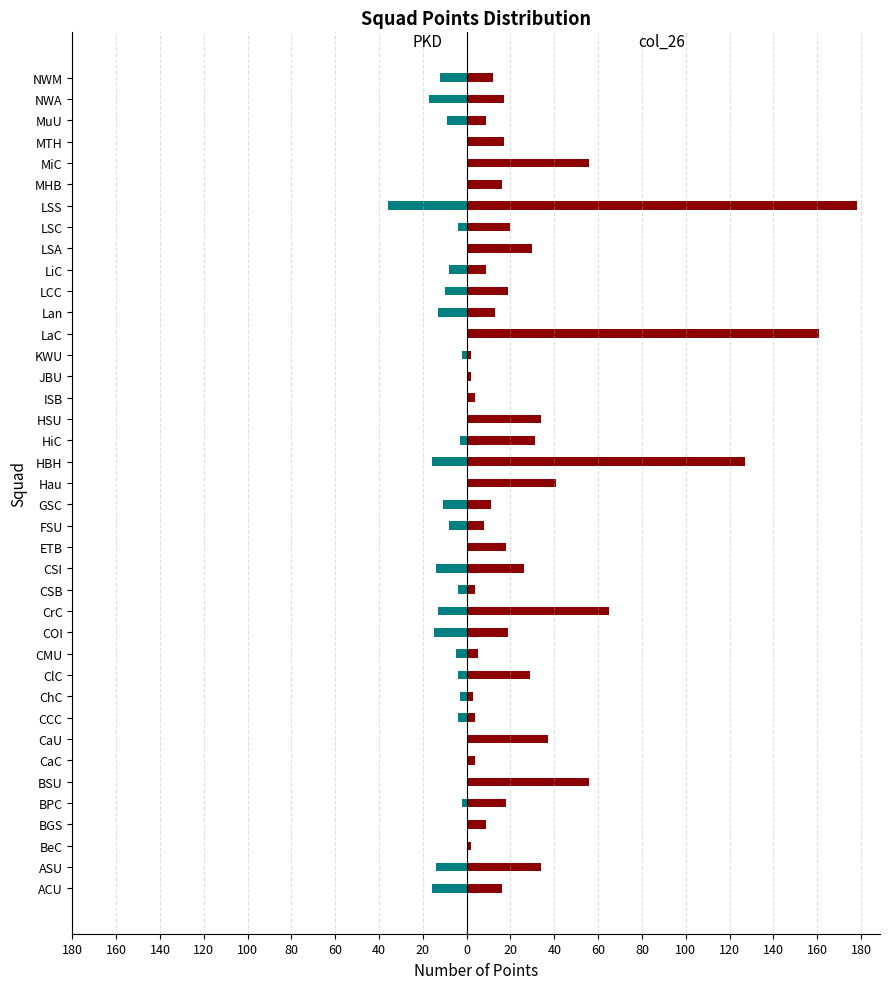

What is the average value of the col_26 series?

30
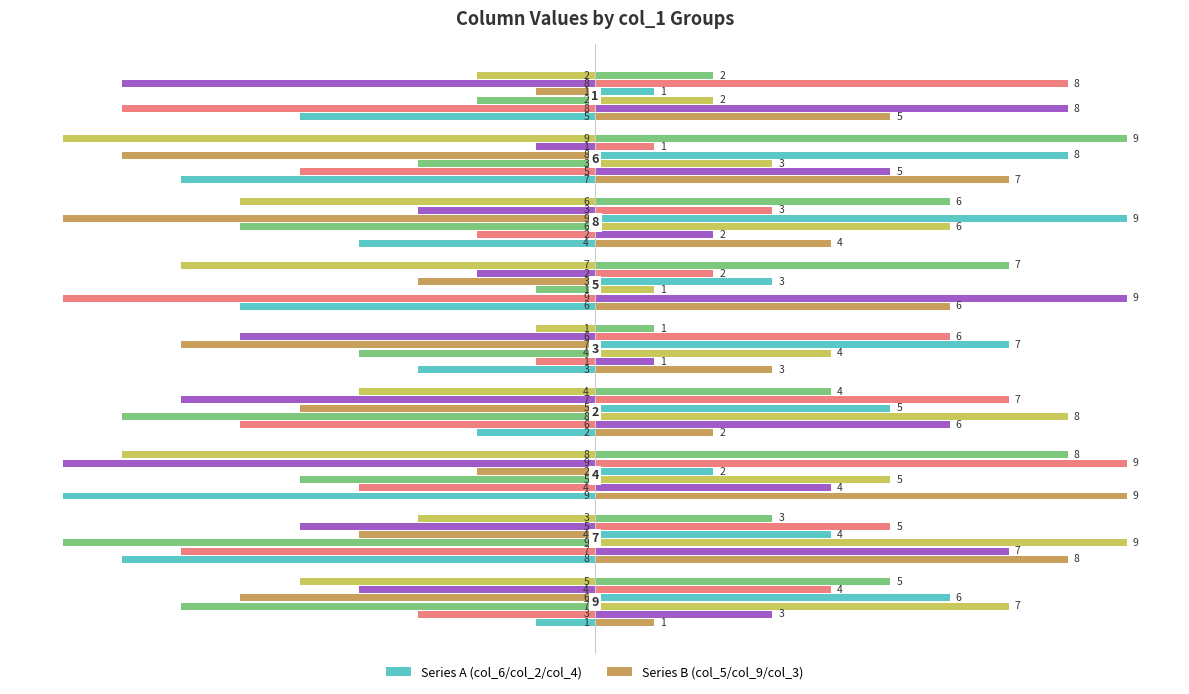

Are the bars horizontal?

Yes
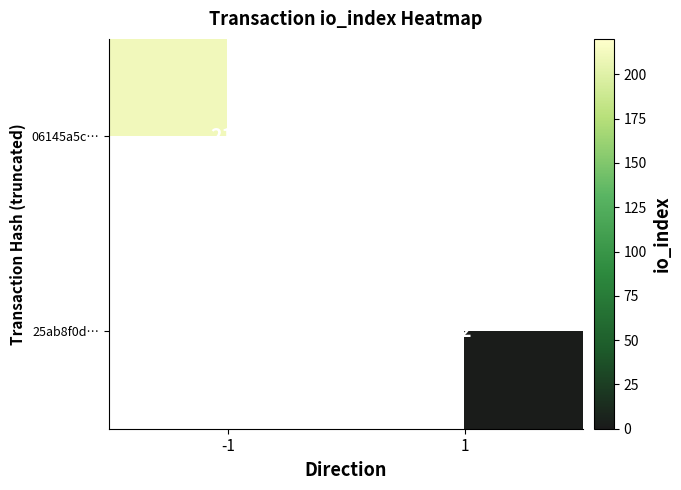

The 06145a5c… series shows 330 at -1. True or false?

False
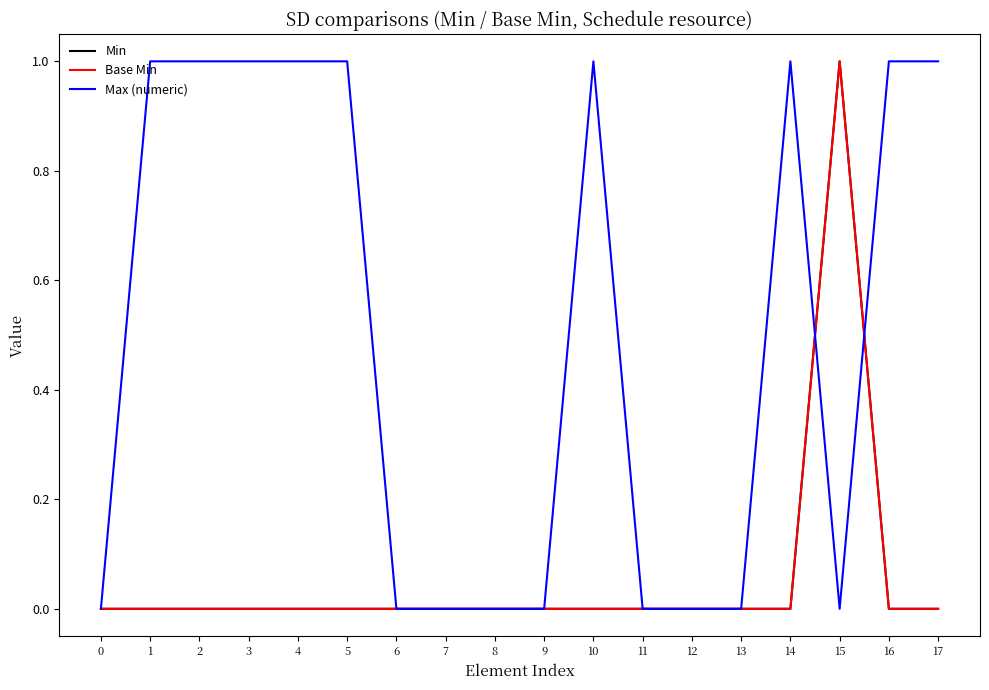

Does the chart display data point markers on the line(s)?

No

◆ WHAT TO DO ◆
Can you copy out all of the lines above word for word, leaving the pictures out?

◆ RESULT BELOW ◆
What is the average value of the col_26 series?

30

Are the bars horizontal?

Yes

The 06145a5c… series shows 330 at -1. True or false?

False

Does the chart display data point markers on the line(s)?

No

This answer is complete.